Des pertes sur de l'argent emprunté

Gilles Taillon, le critique des finances de Mario Dumont, était un gentleman, Legault est un pitbull. Voilà une session parlementaire qui promet. La visite chez le dentiste coûtera cher et elle sera douloureuse.

CDPQ-Subprimes - qui sont les coupables?



(Québec) Le gouvernement Charest se comporte comme un patient atteint d'un mal de dent qui reporte sans cesse sa visite chez le dentiste, dans l'espoir que la douleur passe.
Jour après jour, les libéraux refusent d'aller s'expliquer en commission parlementaire sur la Caisse de dépôt, sans se rendre compte que ce ne sont plus les pertes de l'institution qui leur font le plus mal, mais leur entêtement à refuser de rendre des comptes.
Pourtant, ils seront bien obligés de passer chez le dentiste tôt ou tard, surtout après avoir confessé hier des pertes combinées de plus de 8,5 milliards $ dans le Fonds des générations et dans le Fonds d'amortissement des régimes de retraite des employés des secteurs public et parapublic (FARR).
Rassurez-vous, ces pertes ne s'additionnent pas à l'hémorragie de 40 milliards $ dans le portefeuille de la Caisse de dépôt.
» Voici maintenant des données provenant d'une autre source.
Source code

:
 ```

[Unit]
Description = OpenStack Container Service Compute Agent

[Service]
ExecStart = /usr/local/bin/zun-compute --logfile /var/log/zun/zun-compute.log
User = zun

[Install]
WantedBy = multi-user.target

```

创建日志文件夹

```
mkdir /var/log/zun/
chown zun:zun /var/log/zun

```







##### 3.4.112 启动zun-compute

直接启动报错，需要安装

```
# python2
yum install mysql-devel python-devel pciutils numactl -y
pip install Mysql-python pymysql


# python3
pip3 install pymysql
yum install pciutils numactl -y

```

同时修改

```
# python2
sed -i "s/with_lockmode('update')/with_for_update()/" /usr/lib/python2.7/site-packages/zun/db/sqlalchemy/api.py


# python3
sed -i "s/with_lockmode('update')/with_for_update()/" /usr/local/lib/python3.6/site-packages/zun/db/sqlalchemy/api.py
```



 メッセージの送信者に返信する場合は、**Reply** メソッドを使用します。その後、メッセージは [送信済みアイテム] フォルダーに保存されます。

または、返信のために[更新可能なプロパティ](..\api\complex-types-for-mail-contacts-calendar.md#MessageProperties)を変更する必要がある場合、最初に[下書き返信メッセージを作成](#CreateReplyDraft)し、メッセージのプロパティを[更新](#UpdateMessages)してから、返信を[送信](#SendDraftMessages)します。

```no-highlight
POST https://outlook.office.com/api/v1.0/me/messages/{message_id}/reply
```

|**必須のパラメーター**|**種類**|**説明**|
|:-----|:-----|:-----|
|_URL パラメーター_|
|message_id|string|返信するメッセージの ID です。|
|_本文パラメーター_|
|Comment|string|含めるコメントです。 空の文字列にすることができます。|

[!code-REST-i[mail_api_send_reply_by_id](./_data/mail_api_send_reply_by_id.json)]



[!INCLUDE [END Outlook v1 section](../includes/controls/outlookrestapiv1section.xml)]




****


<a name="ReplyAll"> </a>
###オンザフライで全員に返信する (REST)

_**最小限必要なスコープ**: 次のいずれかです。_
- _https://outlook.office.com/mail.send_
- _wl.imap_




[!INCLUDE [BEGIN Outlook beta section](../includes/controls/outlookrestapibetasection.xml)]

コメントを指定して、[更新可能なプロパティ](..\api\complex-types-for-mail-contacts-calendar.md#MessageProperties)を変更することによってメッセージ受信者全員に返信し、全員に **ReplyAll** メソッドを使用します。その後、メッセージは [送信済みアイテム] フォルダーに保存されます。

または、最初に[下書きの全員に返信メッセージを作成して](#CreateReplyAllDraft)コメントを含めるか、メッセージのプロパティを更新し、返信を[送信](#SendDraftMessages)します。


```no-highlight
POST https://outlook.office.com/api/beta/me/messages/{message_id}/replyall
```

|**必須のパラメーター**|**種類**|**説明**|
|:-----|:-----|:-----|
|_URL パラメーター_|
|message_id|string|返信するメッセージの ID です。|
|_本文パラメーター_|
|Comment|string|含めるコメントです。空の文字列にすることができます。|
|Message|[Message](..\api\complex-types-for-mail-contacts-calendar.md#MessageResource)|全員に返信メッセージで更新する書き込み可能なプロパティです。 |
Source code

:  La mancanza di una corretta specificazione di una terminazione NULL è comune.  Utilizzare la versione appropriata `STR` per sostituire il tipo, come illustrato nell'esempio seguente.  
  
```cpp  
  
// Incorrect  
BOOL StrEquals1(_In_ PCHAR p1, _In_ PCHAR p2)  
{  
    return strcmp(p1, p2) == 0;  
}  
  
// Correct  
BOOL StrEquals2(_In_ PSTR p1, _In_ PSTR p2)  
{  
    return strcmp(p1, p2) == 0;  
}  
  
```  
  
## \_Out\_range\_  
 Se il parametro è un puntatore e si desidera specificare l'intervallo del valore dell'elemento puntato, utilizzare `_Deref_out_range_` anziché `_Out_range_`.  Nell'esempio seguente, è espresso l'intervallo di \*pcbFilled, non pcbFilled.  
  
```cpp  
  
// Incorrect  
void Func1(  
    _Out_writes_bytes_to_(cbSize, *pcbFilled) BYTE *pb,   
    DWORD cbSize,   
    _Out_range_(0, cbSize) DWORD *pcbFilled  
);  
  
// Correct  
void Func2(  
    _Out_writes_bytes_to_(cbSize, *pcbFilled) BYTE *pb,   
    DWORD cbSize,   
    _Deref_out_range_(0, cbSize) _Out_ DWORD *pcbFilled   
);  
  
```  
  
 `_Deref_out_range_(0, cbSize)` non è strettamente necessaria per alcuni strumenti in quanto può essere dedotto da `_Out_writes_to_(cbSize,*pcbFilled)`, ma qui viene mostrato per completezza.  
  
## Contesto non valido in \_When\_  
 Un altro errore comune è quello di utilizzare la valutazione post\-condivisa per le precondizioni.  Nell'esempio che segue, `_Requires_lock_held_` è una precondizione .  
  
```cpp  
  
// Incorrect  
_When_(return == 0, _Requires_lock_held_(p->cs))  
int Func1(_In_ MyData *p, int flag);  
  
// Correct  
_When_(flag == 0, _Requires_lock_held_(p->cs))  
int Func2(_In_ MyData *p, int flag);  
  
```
Elles en font partie. Mais ce qui fait mal, surtout dans le cas du FARR, c'est qu'il s'agit de pertes sur de l'argent emprunté. Des pertes, a concédé à regret la ministre Jérôme-Forget, qui auront un impact dans le prochain budget.
Le Fonds d'amortissement a été créé en 1993 pour payer les prestations de retraite des employés de l'État et est géré par la Caisse de dépôt. Le problème, c'est que contrairement aux entreprises privées, qui ont l'obligation de capitaliser leurs régimes de pension à même leurs revenus, le gouvernement le fait par des emprunts, c'est-à-dire des émissions d'obligations. Selon les documents budgétaires de mars 2008, la valeur du Fonds était alors de 31,7 milliards $. C'est près du quart de cette somme qui s'est envolé dans les déboires de la Caisse de dépôt. Tant et aussi longtemps que la Caisse faisait des profits, la dette obligataire du gouvernement était moins élevée que la valeur capitalisée du Fonds. Mais si le quart de la cagnotte a disparu, la dette du gouvernement augmentera en conséquence. C'est la mauvaise nouvelle que Mme Jérôme-Forget nous annoncera dans son prochain budget, à travers tout le reste.
Il fallait voir le malaise de la ministre à la période de questions pour comprendre à quel point le gouvernement n'a pas hâte de donner le détail des pertes encourues par tous les organismes dont les fonds sont gérés par la Caisse de dépôt. Les libéraux ont tenté hier d'appliquer au Parti québécois la stratégie utilisée contre l'Action démocratique, qu'ils accusaient sans cesse de n'avoir rien à proposer.
Mais les péquistes sont beaucoup plus coriaces et expérimentés que les adéquistes, surtout lorsque François Legault mène la charge sur les finances publiques. Hier, il a forcé la ministre Jérôme-Forget à admettre que les rapports mensuels de son ministère lui annonçaient les pertes du Fonds des générations dès le 17 octobre. Il devient de plus en plus difficile, pour la ministre, de soutenir qu'elle ignorait la gravité de la situation de la Caisse de dépôt à la fin de novembre, pendant la campagne électorale. Dans les circonstances, on finira par croire que la seule raison pour laquelle Mme Jérôme-Forget refuse d'aller témoigner en commission parlementaire, c'est parce qu'elle y serait assermentée... Et sous serment, on ne peut pas dire n'importe quoi!
Monique Jérôme-Forget croyait avoir le haut du pavé hier dans sa première réponse à François Legault, en lui reprochant de ne pas avoir posé de questions sur la Caisse de dépôt. «Je sais que la ministre s'ennuyait de moi, elle ne perd rien pour attendre», a rétorqué Legault.
Gilles Taillon, le critique des finances de Mario Dumont, était un gentleman, Legault est un pitbull. Voilà une session parlementaire qui promet. La visite chez le dentiste coûtera cher et elle sera douloureuse.